I'm kind of burnt out from being pissed off at JWs. Tonight, while talking to a friend who left at the same time I did (several years ago), we both spoke of our apathy towards the whole anti-witness movement.
Recently I helped in several anti-JW actions, and I thought I made a difference, although it was a pittens compared to others who have come before.
Does anyone feel that same apathy? Is the uphill battle fighting brainwashed people getting to you? My family is out ( almost entirely), yet I can't shake this bad feeling that fighting the Witnesses if self-destructive and not good for any person to take on as a cause.
Silentlambs is one thing. Constantly trying to get the loyalist Witnesses to see the folly of their vindictive Organization is another. What difference are we making? Is it really anything at all?
Perhaps I'm a bit lost; I'm beginning to feel like the history of my life has been negated by the fact that most of my childhood was spent living and fighting the worst aspects of a religous lie. There's a certain emptiness to have no childhood milestones, or memories of beautiful days as a kid.
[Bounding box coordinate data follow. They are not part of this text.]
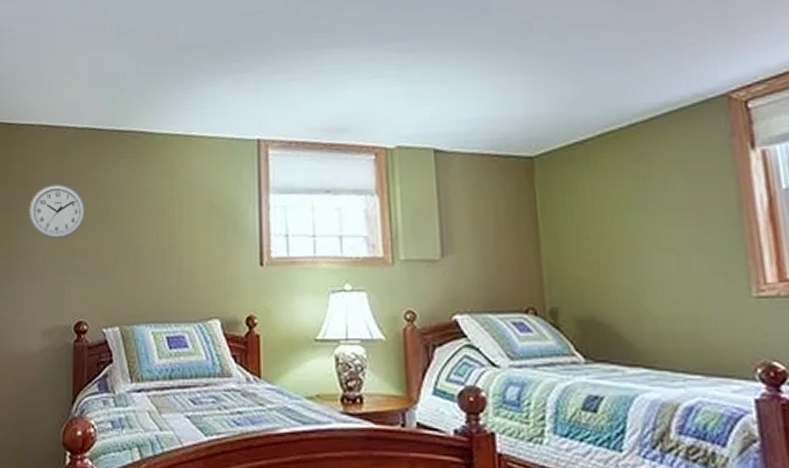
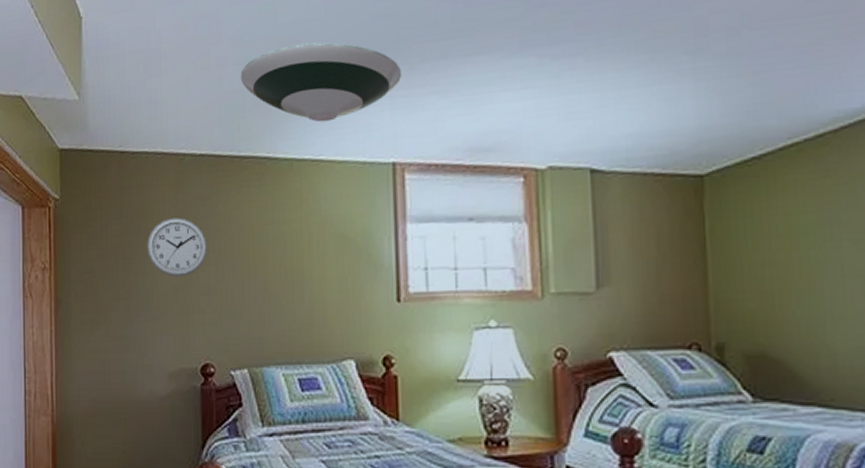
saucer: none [121,32,267,102] -> present [240,42,402,123]

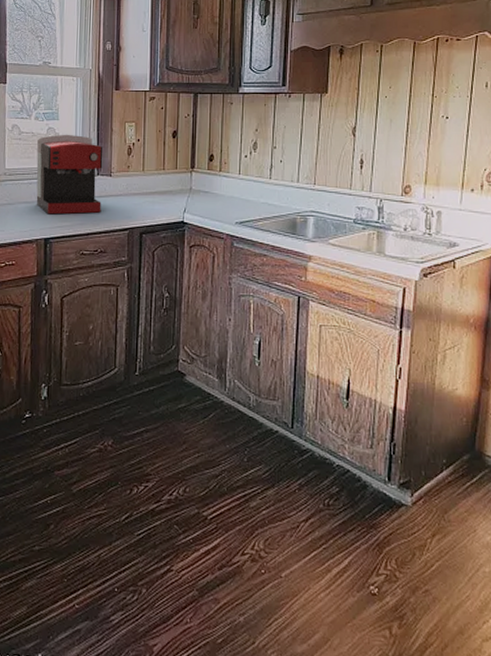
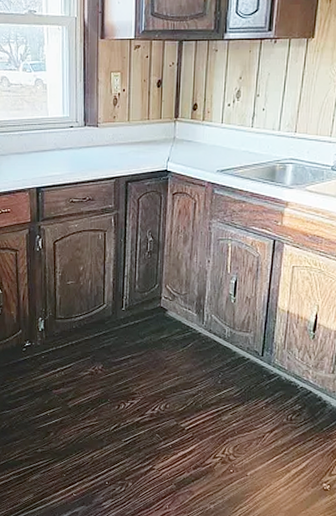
coffee maker: present [36,134,103,215] -> none [26,85,90,165]

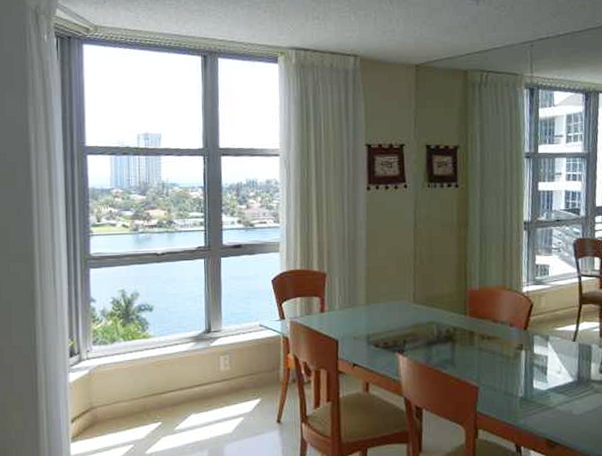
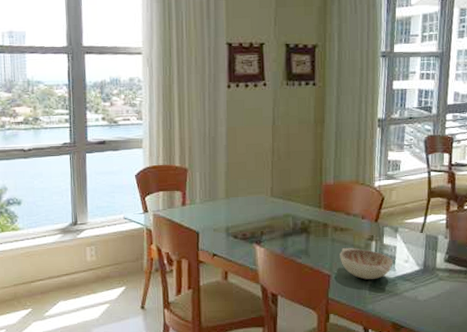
decorative bowl: none [487,357,546,392] -> present [340,248,394,280]

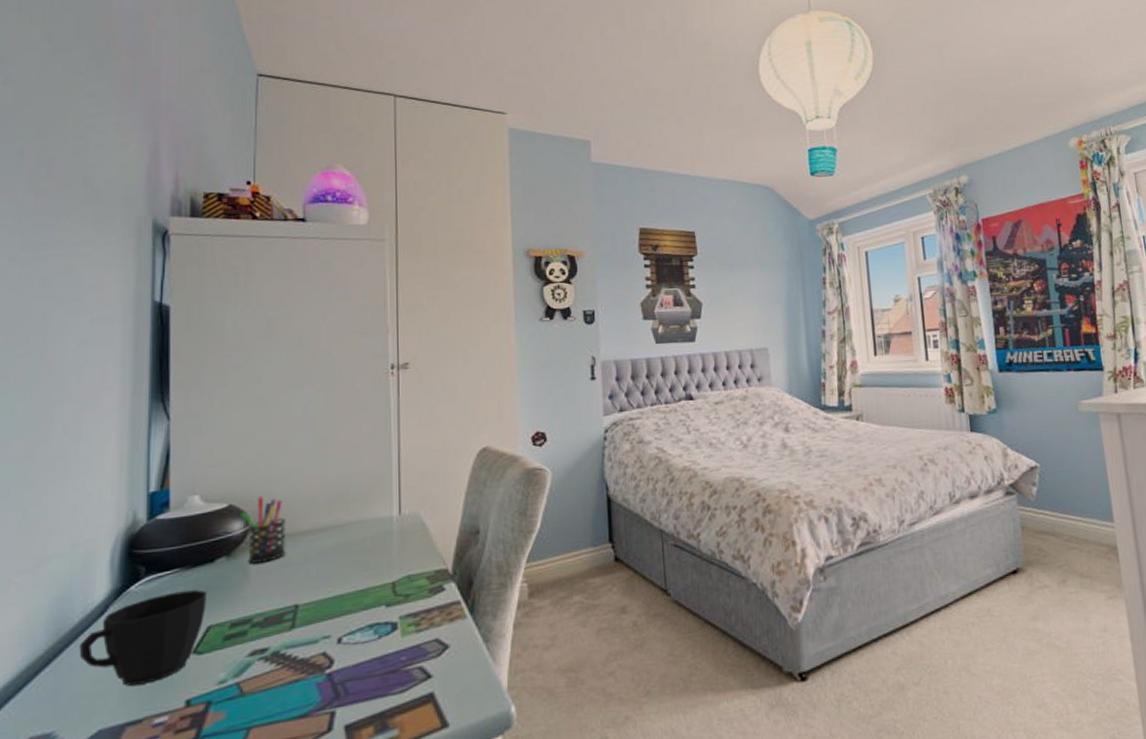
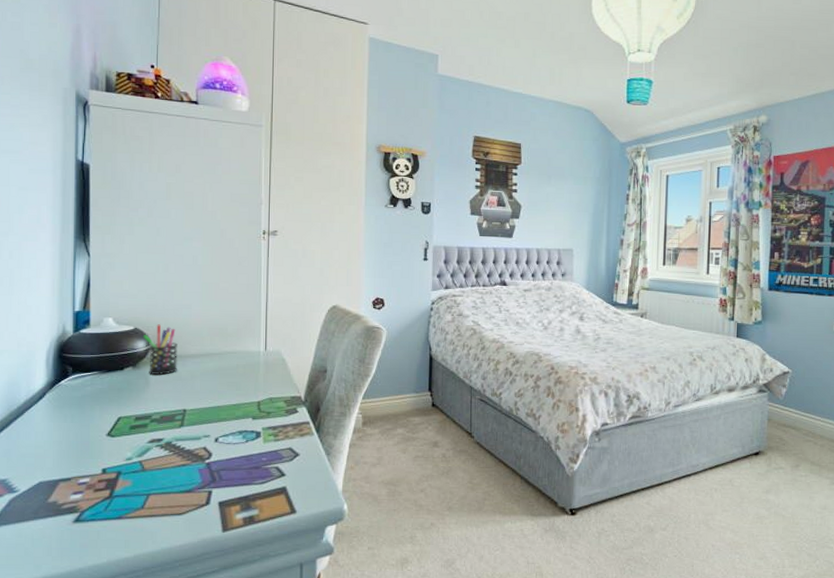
cup: present [79,589,206,686] -> none [24,389,118,453]

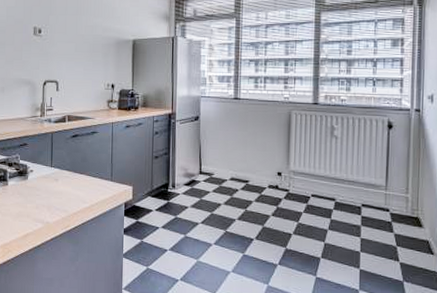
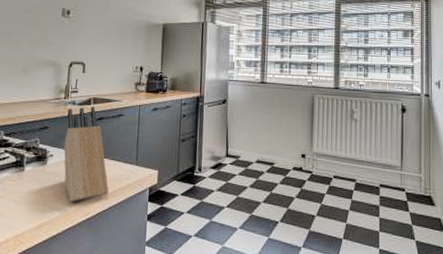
knife block: none [42,124,86,215] -> present [63,106,109,202]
I have some fond memories of playing with kids from around the block, but those are always followed with the fights I had with JWs about my friend's potential status at Armageddon. I couldn't accept that my good friends who I played kickball with, we're going to be killed in the fury of God.
And so, after all these years of fighting, I'm feel tired and empty. I come to the board, and see JWD fighting like animals. We're like dogs with no toys to play with. The big battles have been fought and we're kind of waiting for the WT to get their comeuppance. In the meantime, though.......
What is our status as people right now? What determines the value of us as persons, and if we do not believe in a God at all, what actions should be part of our lives in order to make it full and rich? I appeal especially to people who feel the same way I do, but those who have moved to other religions are welcome as well.